Bereits das erste zaghafte Photovoltaik-Förderprogramm, das die Installation von gerade mal 1 000 Dächern in der Bundesrepublik ab 1991 unterstützte, schien zu beweisen, dass die Hoffnungen auf einen Öko-Kapitalismus nicht aufgehen. Ich beobachtete die Entwicklung damals von einer umweltorientierten ABM aus. Allerdings hatte das seit 1999 in Kraft gesetzte 100 000-Dächer-Programm schließlich einen ausreichenden Umfang, um die Nachfrage nach Solarmodulen anzukurbeln. Die dafür geplanten Finanzen waren bereits im Jahr 2002, statt wie geplant im Jahr 2005, ausgeschöpft. In drei Jahren konnten damit die Produktionskapazitäten der Solarindustrie verdreifacht werden und es konnten – über Skalen- und Lernkurveneffekte beim Übergang von Kleinserien zur industriellen Produktion – die Kosten für Solarstrom um 20 % gesenkt werden (PHOTON Januar 2009: 169).

Im Jahr 2000 wurde schließlich das „Erneuerbare Energiengesetz“ (EEG) in Kraft gesetzt. PV-Anlagen wurden seitdem nicht mit Investitionszuschüssen oder Steuervorteilen gefördert sondern durch die gesicherte Vergütung des erzeugten und ins Netz gespeisten Solarstroms für 20 Jahre, verbunden mit einer Abnahmegarantie. Dadurch rechnen sich die Investitionskosten für den Betreiber einer Solaranlage, denn er kann die fälligen Kreditkosten mit seinen Erlösen für den Solarstrom bedienen und gewinnt sogar noch etwas hinzu. Dadurch wird die Solaranlage auf dem eigenen Dach wurde so etwas wie eine „Solarsparkasse“. Dabei gilt folgende Regelung: Da zu erwarten ist, dass die Anlagen von Jahr zu Jahr günstiger zu erwerben sind (aufgrund der Kostensenkung in der Herstellung), sinkt die garantierte Einspeisevergütung (die dann für die entsprechende Anlage 20 Jahre lang gilt) in jedem Jahr um einige Prozentpunkte (Stand 2007: um 5%). Man musste also ganz genau mitrechnen, wie groß bei welchem Preis die jährliche Kreditbelastung sein kann und wie die Vergütung hier dagegen gerechnet werden kann. Ab 2004 stagnierte der Preisverfall für Solarmodule, weil Silizium knapp wurde und die Kosten dafür die Preise hochdrückten (zumindest wurde dies als Argument genannt, auch wenn die Siliziumkosten im Normalfall nur mit 7% der Anlagenkosten zu Buche stehen).

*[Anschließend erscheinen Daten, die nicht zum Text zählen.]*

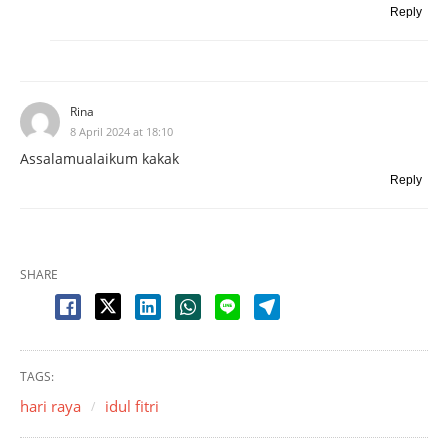
Reply
Rina
8 April 2024 at 18:10
Assalamualaikum kakak
Reply
SHARE
TAGS:
hari raya
idul fitri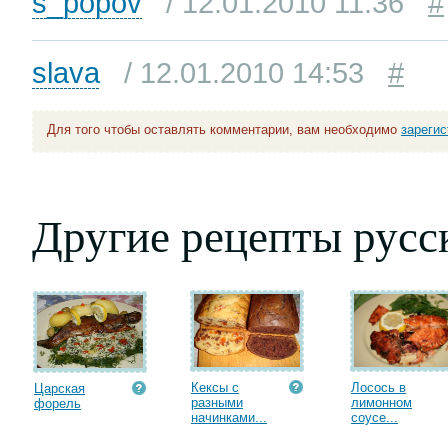
s_popov
/ 12.01.2010 11:36
#
slava
/ 12.01.2010 14:53
#
Для того чтобы оставлять комментарии, вам необходимо
зареги
Другие рецепты русс
Кексы с
Лосось в
Царская
разными
лимонном
форель
начинками...
соусе...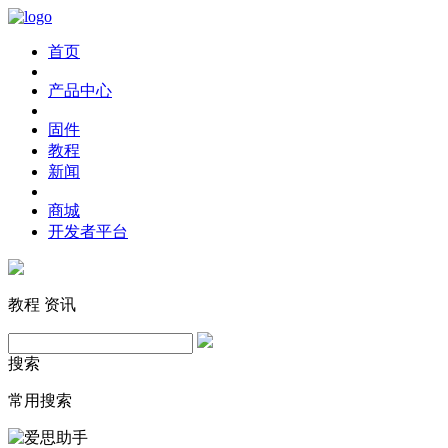
首页
产品中心
固件
教程
新闻
商城
开发者平台
教程
资讯
搜索
常用搜索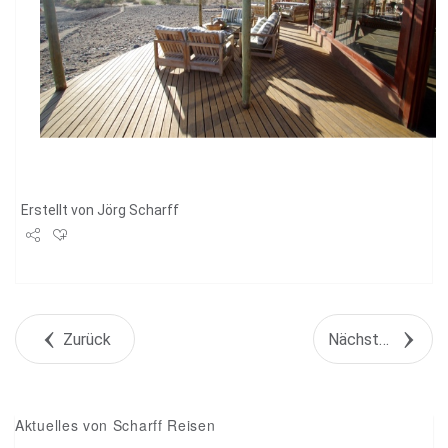
Erstellt von
Jörg Scharff
Share
Tweet
Zurück
Nächstes Objekt
+1
Pin it
Aktuelles von Scharff Reisen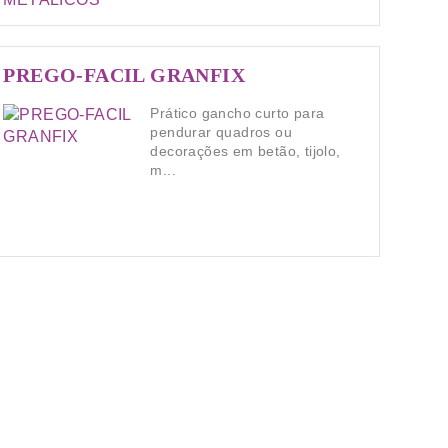
PREGO-FACIL GRANFIX
Prático gancho curto para
pendurar quadros ou
decorações em betão, tijolo,
m...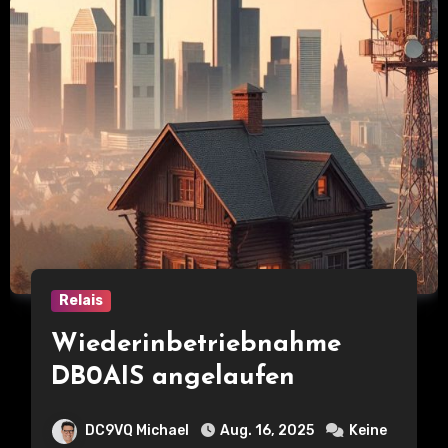
Relais
Wiederinbetriebnahme
DB0AIS angelaufen
DC9VQ Michael
Aug. 16, 2025
Keine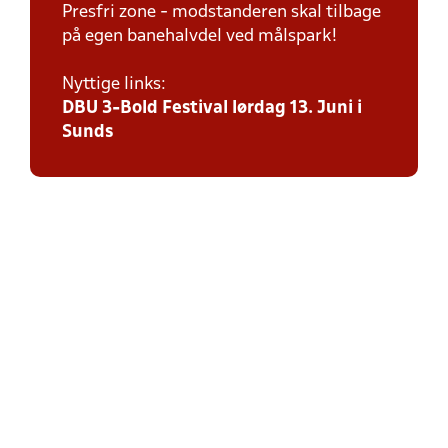
Presfri zone - modstanderen skal tilbage
på egen banehalvdel ved målspark!
Nyttige links:
DBU 3-Bold Festival lørdag 13. Juni i
Sunds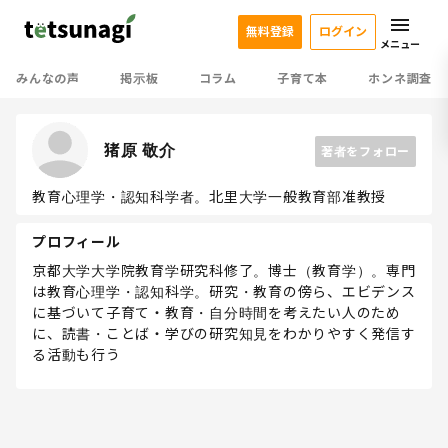
無料登録
ログイン
メニュー
みんなの声
掲示板
コラム
子育て本
ホンネ調査
猪原 敬介
著者をフォロー
教育心理学・認知科学者。北里大学一般教育部准教授
プロフィール
京都大学大学院教育学研究科修了。博士（教育学）。専門
は教育心理学・認知科学。研究・教育の傍ら、エビデンス
に基づいて子育て・教育・自分時間を考えたい人のため
に、読書・ことば・学びの研究知見をわかりやすく発信す
る活動も行う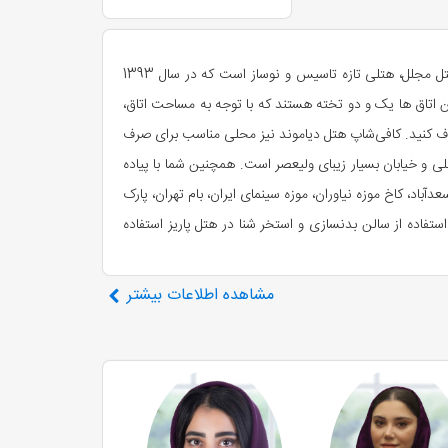
هتل سه ستاره دیاموند با قرار گرفتن در یکی از بهترین خیابان‌های شمال تهران، یعنی خیابان فرشته آماده پذیرایی از مهمانان عزیز است. این هتل مجلل، هتلی تازه تاسیس و نوساز است که در سال 1393
 تهران لذت ببرید. این هتل ده طبقه، داری 60 واحد اقامتی مختلف است. این اتاق ها یک و دو تخته هستند که با توجه به مساحت اتاق،
آنجا صرف کنید. کافی‌شاپ هتل دیاموند نیز محلی مناسب برای صرف
 و خیابان بسیار زیبای ولیعصر است. همچنین شما با پیاده
آباد، کاخ موزه نیاوران، موزه سینمای ایران، بام تهران، پارک
ستفاده از سالن بدنسازی و استخر شنا در هتل پاریز استفاده
مشاهده
اطلاعات بیشتر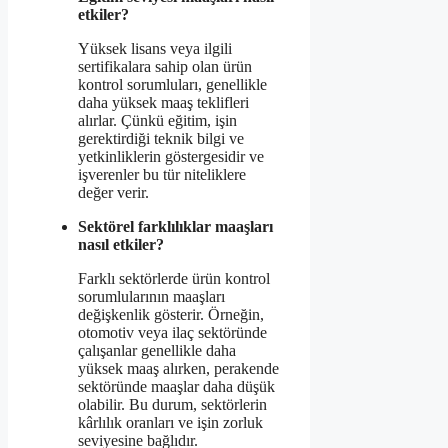
etkiler?
Yüksek lisans veya ilgili
sertifikalara sahip olan ürün
kontrol sorumluları, genellikle
daha yüksek maaş teklifleri
alırlar. Çünkü eğitim, işin
gerektirdiği teknik bilgi ve
yetkinliklerin göstergesidir ve
işverenler bu tür niteliklere
değer verir.
Sektörel farklılıklar maaşları
nasıl etkiler?
Farklı sektörlerde ürün kontrol
sorumlularının maaşları
değişkenlik gösterir. Örneğin,
otomotiv veya ilaç sektöründe
çalışanlar genellikle daha
yüksek maaş alırken, perakende
sektöründe maaşlar daha düşük
olabilir. Bu durum, sektörlerin
kârlılık oranları ve işin zorluk
seviyesine bağlıdır.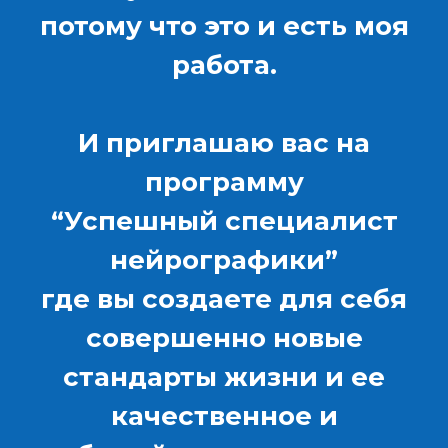
потому что это и есть моя
работа.
И приглашаю вас на
программу
“Успешный специалист
нейрографики”
где вы создаете для себя
совершенно новые
стандарты жизни и ее
качественное и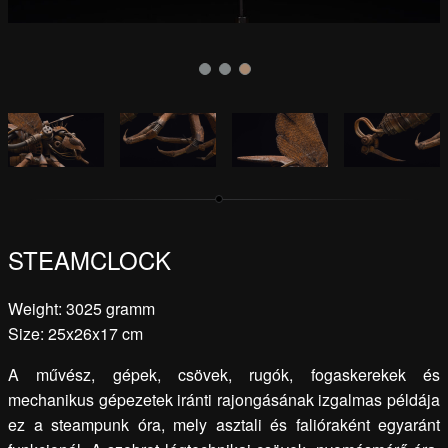
STEAMCLOCK
Weight: 3025 gramm
Size: 25x26x17 cm
A művész, gépek, csövek, rugók, fogaskerekek és
mechanikus gépezetek iránti rajongásának izgalmas példája
ez a steampunk óra, mely asztali és falióraként egyaránt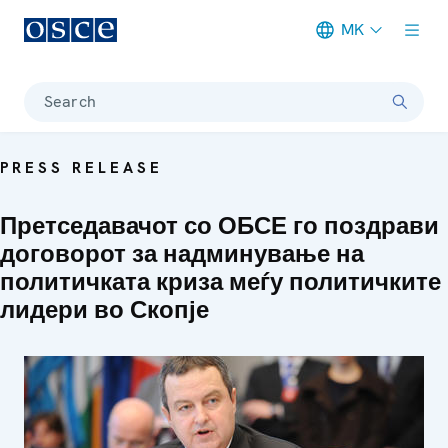
MK
Meta navigation
Search
PRESS RELEASE
Претседавачот со ОБСЕ го поздрави
договорот за надминување на
политичката криза меѓу политичките
лидери во Скопје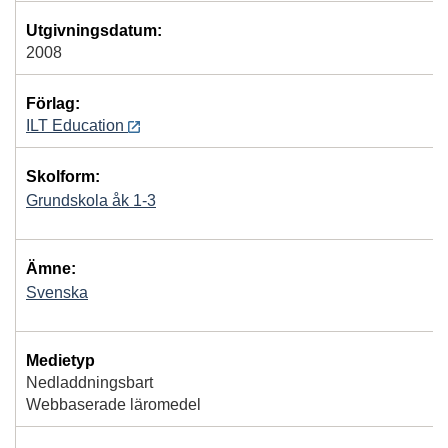
Utgivningsdatum:
2008
Förlag:
ILT Education
Skolform:
Grundskola åk 1-3
Ämne:
Svenska
Medietyp
Nedladdningsbart
Webbaserade läromedel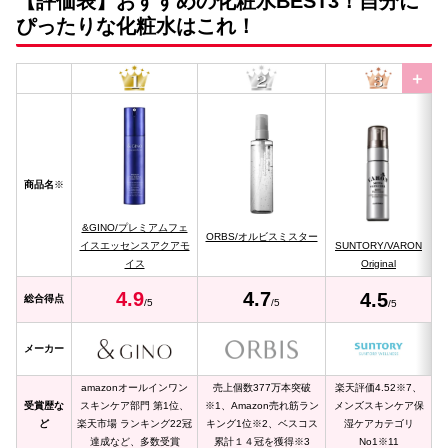
【評価表】おすすめの化粧水BEST3！自分に
ぴったりな化粧水はこれ！
＋
商品名
※
&GINO/プレミアムフェ
ORBS/オルビスミスター
イスエッセンスアクアモ
SUNTORY/VARON
イス
Original
4.
9
4.7
4.
5
総合得点
/5
/5
/5
メーカー
amazonオールインワン
売上個数377万本突破
楽天評価4.52※7、
受賞歴
な
スキンケア部門 第1位、
※1、Amazon売れ筋ラン
メンズスキンケア保
ど
楽天市場 ランキング22冠
キング1位※2、ベスコス
湿ケアカテゴリ
達成など、多数受賞
累計１４冠を獲得※3
No1※11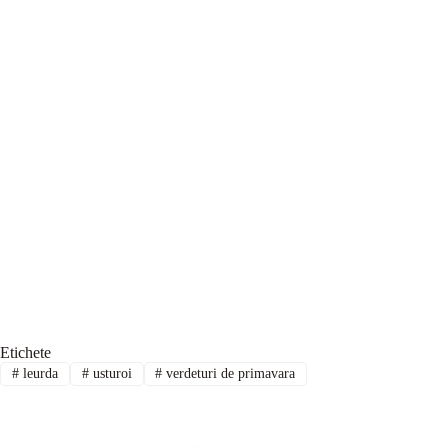
Etichete
#
leurda
#
usturoi
#
verdeturi de primavara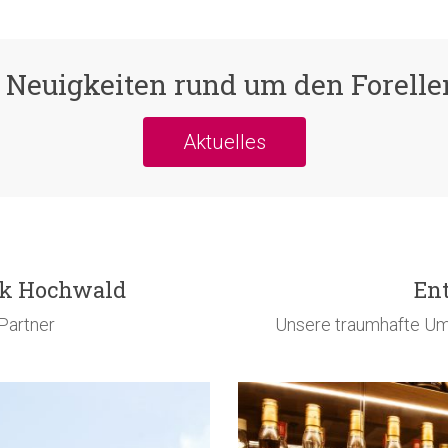
e Neuigkeiten rund um den Forelle
Aktuelles
ck Hochwald
En
-Partner
Unsere traumhafte Um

Aber ab 2008/2009 lohnt sich eine Investition in eine PV- Anlage sogar für Menschen ohne viel Geld (wie ich selbst bei einer Bekannten erlebe, siehe auch Stiftung Warentest).

Das Ziel des EEG besteht natürlich nicht darin, für immer und ewig eine zusätzliche Vergütung für PV-Strom zu bieten. Sondern es soll den PV-Markt so weit entwickeln helfen, dass die PV-Industrie die Kosten so weit senken kann, dass PV-Strom von selbst konkurrenzfähig wird.

Regelkreis

Das Prinzip zeigt die folgende Abbildung. Ein durch das EEG gefördertes Wachstum der PV-Anlagen lässt (über sog. Lernkurven, siehe unten) die Produktionskosten und damit die Preise fallen, was den Markt für weitere Teilnehmer öffnet und dadurch zu neuem Wachstum führt. Beim erwarteten Übergang von Herstellungskostensenkung zu Preissenkung für Betreiber wirken mindestens zwei entgegen wirkende Faktoren: Einerseits werden nicht alle gesenkten Kosten an günstigere Preise weiter gegeben, um den Profit zu steigern und um Forschung und Entwicklung zu finanzieren – andererseits wirkt der wachsende Konkurrenzdruck der Firmen untereinander zu Preissenkungen.